A diretora do Cadec (Consultores Associados de Educação), Ana Cristina Canettieri, que frequentemente viaja para conhecer boas práticas de redes de ensino pelo mundo, concorda que a Finlândia só consegue fazer essas mudanças por ter um corpo docente muito bem preparado, uma formação inicial consistente e professores que trabalham com muita autonomia. “As transformações acontecem pois os docentes são muito valorizados e têm um amplo domínio de como ensinar e como se aprende”.
"Quanto mais você conhece a disciplina que leciona, mais sabe os limites e as fronteiras dela com a realidade"
Segundo Guiomar, as competências transversais devem ser desenvolvidas em cada disciplina respeitando as especificidades de cada campo do conhecimento. A educadora ilustra: “Ao pensar em um projeto que aborda a poluição de um rio e suas implicações, por exemplo, o objeto de estudo afeta a cidade, a população e o prefeito. Contém componentes químicos e é influenciado por um conjunto de fatores do entorno, do meio ambiente físico. Esse projeto vai desenvolver conteúdos de geografia, química, história, ciências políticas, todos voltados para diminuir a poluição do rio. Só que a solução em química se expressa de um jeito e em geografia, de outro, mas todas resultam em uma habilidade geral, de resolução de problema”. Para ela, os professores especialistas tem que ter um sólido conhecimento e preparo em suas áreas para se sentirem confiantes em trabalhar de forma interdisciplinar. “A disciplina, nesse caso, é mais importante do que nunca”, ressalta a educadora.
Ao mesmo tempo, aponta que a realidade é multidisciplinar. Para ela, estimular nos alunos as habilidades socioemocionais e desenvolver neles a capacidade de resolver problemas não é um trabalho restrito a uma única disciplina ou a um campo de conhecimento e pode ser viabilizado através do ensino baseado em projetos (PBL). “É disso que se trata a Finlândia. Estão colocando professores para desenvolver um trabalho integrado, pensando na possibilidade dos alunos constituírem um conjunto comum de competências”.
"O primeiro passo para um trabalho colaborativo é garantir o aprendizado dos conceitos básicos"
Mas para isso, a educadora volta ao ponto da necessidade de uma formação inicial docente de qualidade, pois assim além de os educadores estarem mais preparados para formar seus alunos para o século 21, não seriam resistentes a mudança que os beneficiassem. “Quanto mais você conhece a disciplina que leciona, mais sabe os limites e as fronteiras dela com a realidade”, completa.

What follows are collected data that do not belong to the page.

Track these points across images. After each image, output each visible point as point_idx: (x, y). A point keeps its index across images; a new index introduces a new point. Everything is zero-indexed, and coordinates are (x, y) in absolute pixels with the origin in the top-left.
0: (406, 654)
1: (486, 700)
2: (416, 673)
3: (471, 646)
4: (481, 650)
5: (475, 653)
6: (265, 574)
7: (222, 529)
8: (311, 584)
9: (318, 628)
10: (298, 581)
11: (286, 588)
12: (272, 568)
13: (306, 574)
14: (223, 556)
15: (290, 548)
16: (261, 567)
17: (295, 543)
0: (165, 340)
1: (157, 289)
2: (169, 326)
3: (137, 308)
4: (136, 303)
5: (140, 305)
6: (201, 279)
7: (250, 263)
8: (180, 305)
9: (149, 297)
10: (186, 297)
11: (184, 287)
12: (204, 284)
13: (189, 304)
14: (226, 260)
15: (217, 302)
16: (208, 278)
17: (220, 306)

Já Paula Louzano, doutora em política educacional pela Universidade de Harvard, alerta que a existência ou não de um conjunto de disciplinas não deve ser algo que engessa, que limita a correlação de conteúdos e acarreta uma educação de baixa qualidade. “Isso está mais associado aos métodos de ensino, voltados para a memorização de datas e conceitos do que com a própria existência de disciplinas. Para integrar os conteúdos é preciso ter um sólido conhecimento dele e no Brasil ainda temos dificuldade em ensinar os fundamentos de cada disciplina. O primeiro passo para um trabalho colaborativo é garantir o aprendizado dos conceitos básicos”, diz Louzano.